Last week, I suggested we’d all be wise to temper our return expectations this year. Markets don’t go up in a straight line, and after nearly seven years of (mostly) rip-roaring returns, things are stuttering a fair amount.

After the first two trading weeks of the year, it’s far to say there’s a lot of nervousness in the air. Already, the ‘return of capital, not return on capital’ cliché is being rolled out. And investment houses, like RBS are advising clients to “Sell everything except high quality bonds…. In a crowded hall, exit doors are small.”

Even before the chaos really took hold last week, I suggested that a 10% annual return over the next year or two would be my aim. Achieving that would be a very good result. And as we hurtle towards the end of month one with indices entering bear market territory across the globe, suddenly 10% looks like a pipe dream.

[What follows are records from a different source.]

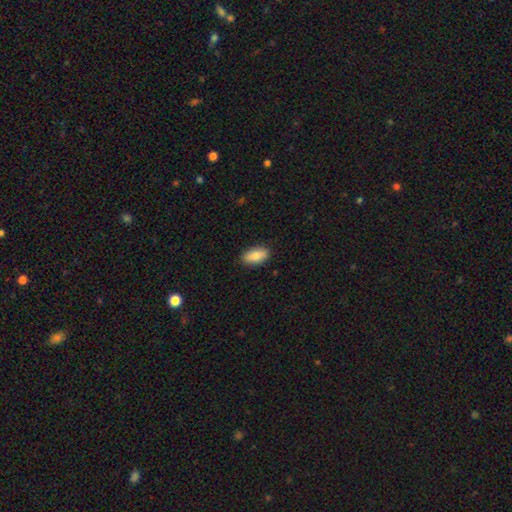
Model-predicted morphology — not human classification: This is clearly a smooth galaxy (81%). How rounded: clearly in between (90%). Merging: clearly none (88%).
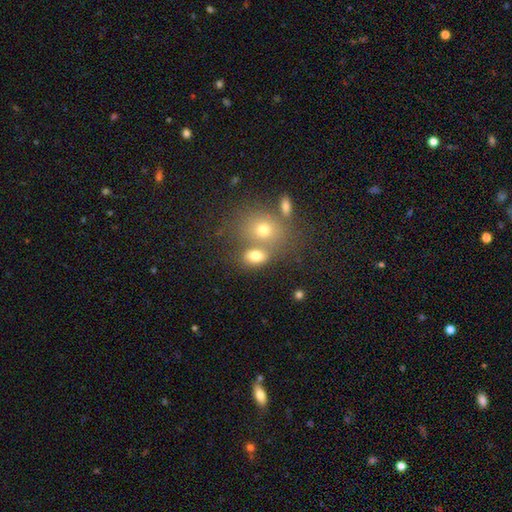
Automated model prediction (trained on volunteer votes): This appears to be a smooth galaxy with no disk features (74%) that is in between round and cigar-shaped (69%). Merging: none (46%).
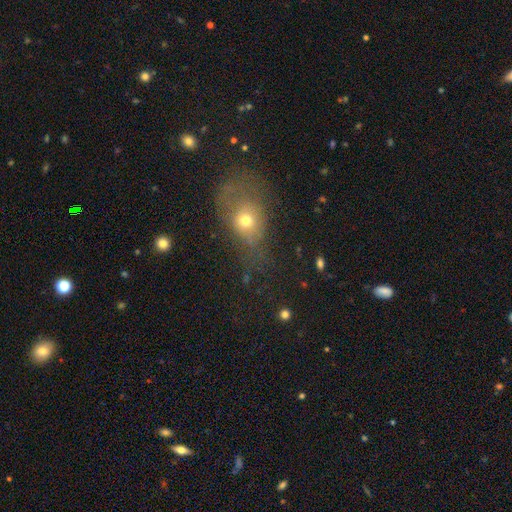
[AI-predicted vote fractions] A smooth galaxy with no disk features (52%) that is in between round and cigar-shaped (63%). Merging: none (49%).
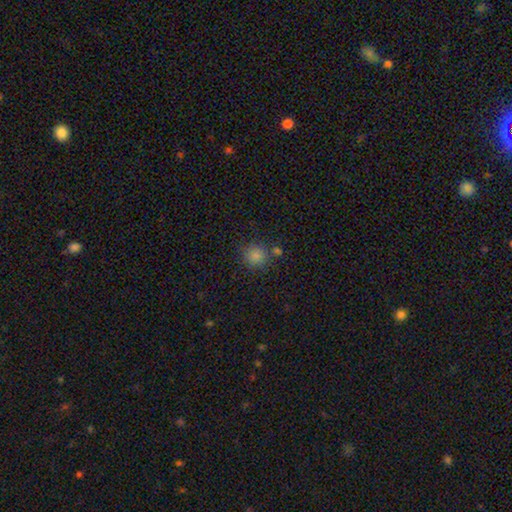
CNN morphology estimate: smooth_or_featured: smooth (p=0.82) [alt: star or artifact p=0.13]
how_rounded: round (p=0.87) [alt: in between p=0.12]
merging: none (p=0.73) [alt: minor disturbance p=0.12]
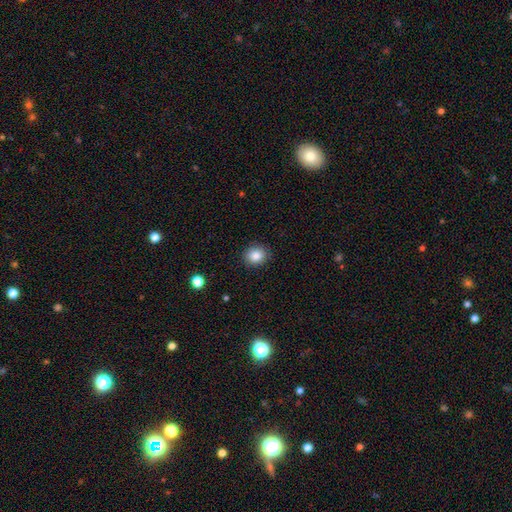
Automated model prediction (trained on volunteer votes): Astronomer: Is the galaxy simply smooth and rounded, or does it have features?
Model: smooth — 85%.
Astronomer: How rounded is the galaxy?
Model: round — 73%.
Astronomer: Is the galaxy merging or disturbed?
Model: none — 89%.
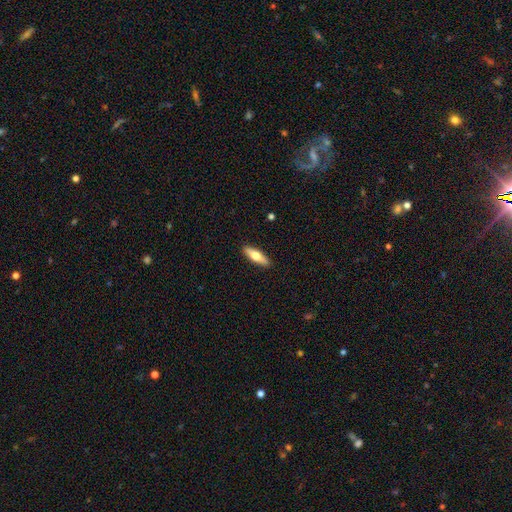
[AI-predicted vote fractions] Overall: smooth (60%; featured or disk 35%). How rounded: cigar-shaped (57%; in between 40%). Merging: none (91%).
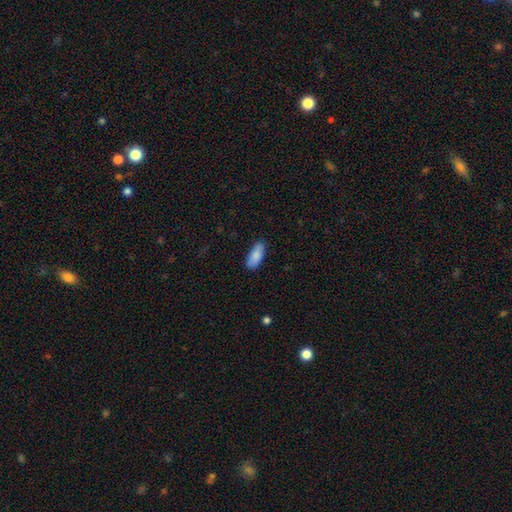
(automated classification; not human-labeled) This appears to be a smooth galaxy with no disk features (87%) that is in between round and cigar-shaped (83%). Merging: none (84%).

Still, many local investors are effectively banking on a markedly weaker currency by the end of the year, repeating calls from analysts of R19:$1 and R20:$1 as fait accompli.… There’s their return, simple. I’m particularly worried during times like this, when practically every single analyst/economist/financial adviser is parroting the same advice. If it’s this easy, their portfolios are already all >30% better off at the end of 2015 than they were at the start of the year, no? And by the end of this year, they’ll surely be up another 20%?!

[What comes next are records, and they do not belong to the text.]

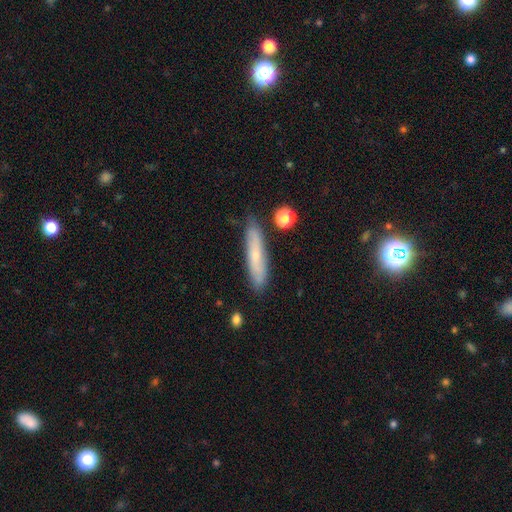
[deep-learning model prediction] The model was most divided on "smooth or featured": smooth: 55%, featured or disk: 38%, star or artifact: 7%. More confident: how rounded — cigar-shaped (85%); merging — none (82%).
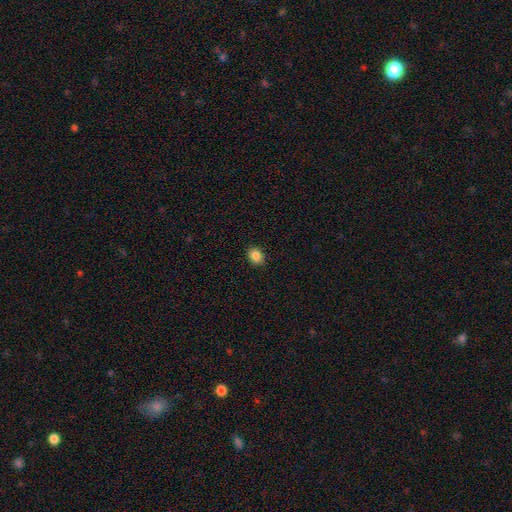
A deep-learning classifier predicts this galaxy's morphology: Smooth or featured? Predicted: smooth (p=0.86). How rounded? Predicted: in between (p=0.50). Merging? Predicted: none (p=0.91).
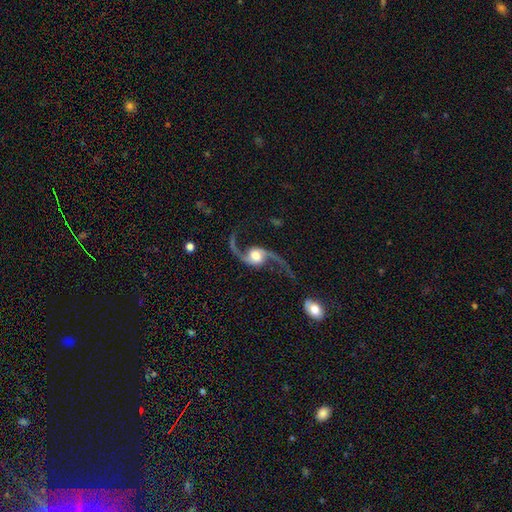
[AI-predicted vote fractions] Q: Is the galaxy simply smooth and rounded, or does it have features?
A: featured or disk — 92%.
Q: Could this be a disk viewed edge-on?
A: no — 97%.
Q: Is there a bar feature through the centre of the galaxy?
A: no — 55%.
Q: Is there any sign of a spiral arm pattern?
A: yes — 98%.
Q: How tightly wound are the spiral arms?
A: loose — 89%.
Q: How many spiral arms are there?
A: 2 — 95%.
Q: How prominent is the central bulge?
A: moderate — 40%.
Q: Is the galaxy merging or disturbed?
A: none — 74%.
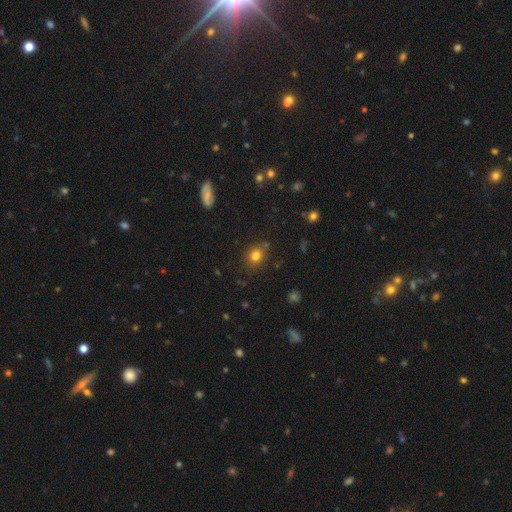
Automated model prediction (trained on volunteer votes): A smooth galaxy with no disk features (80%) that is round (67%).

Vote fractions:
- Smooth or featured? smooth: 80% / star or artifact: 14% / featured or disk: 7%
- How rounded? round: 67% / in between: 32% / cigar-shaped: 1%
- Merging? none: 79% / minor disturbance: 12% / merger: 5% / major disturbance: 4%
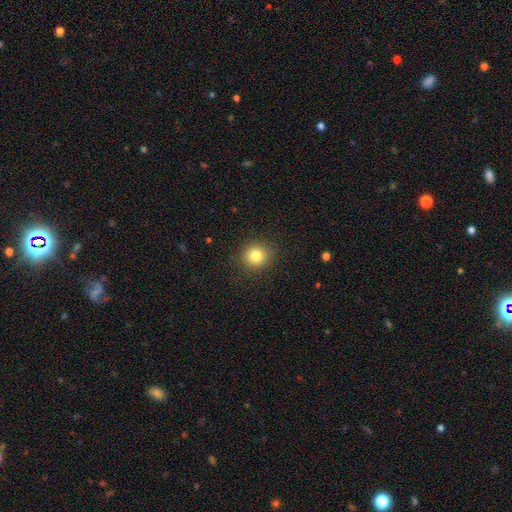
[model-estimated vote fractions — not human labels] Smooth or featured? smooth (81%)
How rounded? round (88%)
Merging? none (90%)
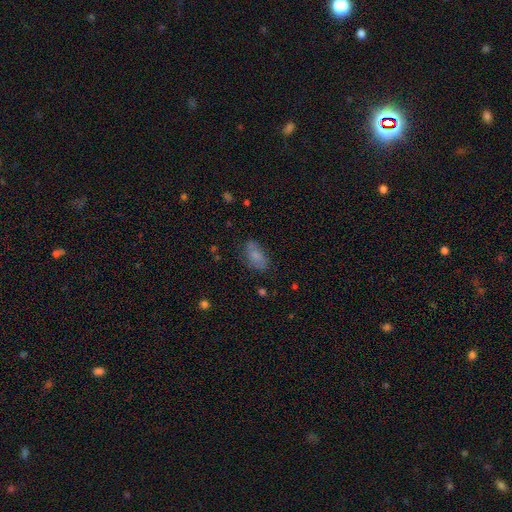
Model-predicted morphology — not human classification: smooth-or-featured: smooth: 73% | featured or disk: 17% | star or artifact: 10%
  how-rounded: in between: 90% | round: 5% | cigar-shaped: 5%
  merging: none: 67% | minor disturbance: 22% | major disturbance: 8% | merger: 4%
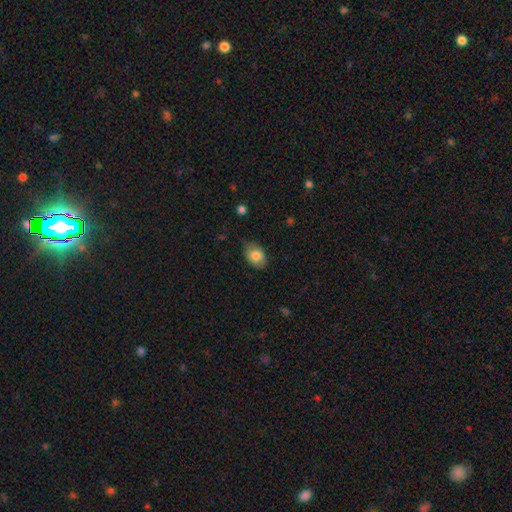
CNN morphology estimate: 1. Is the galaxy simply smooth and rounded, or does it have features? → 82% smooth, 10% featured or disk, 8% star or artifact.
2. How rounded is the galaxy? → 78% in between, 21% round, 1% cigar-shaped.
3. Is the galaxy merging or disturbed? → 77% none, 18% minor disturbance, 3% major disturbance, 1% merger.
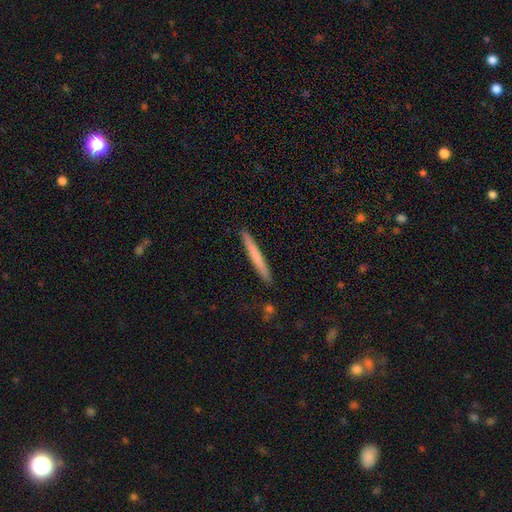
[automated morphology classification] Overall: smooth (63%; featured or disk 31%). How rounded: cigar-shaped (97%). Merging: none (92%).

This is not to say that the rand won’t finish 2016 at the levels being bandied about, but this is an awfully risky investment strategy, no matter how easy it was last year (perhaps, even, in hindsight). Problem is, global equity markets aren’t exactly compelling investments at present. They’re mostly significantly down in the year-to-date and most had very average/flat years last year.

Some thinking, reading and portfolio planning over the holidays saw me turning to a graphic produced by Sanlam Investments, one which I remember clearly from a presentation by the brilliant Alwyn van der Merwe of Sanlam Private Investments (now Sanlam Private Wealth) a good few years back. I found my filed printed copy which was woefully out-of-date.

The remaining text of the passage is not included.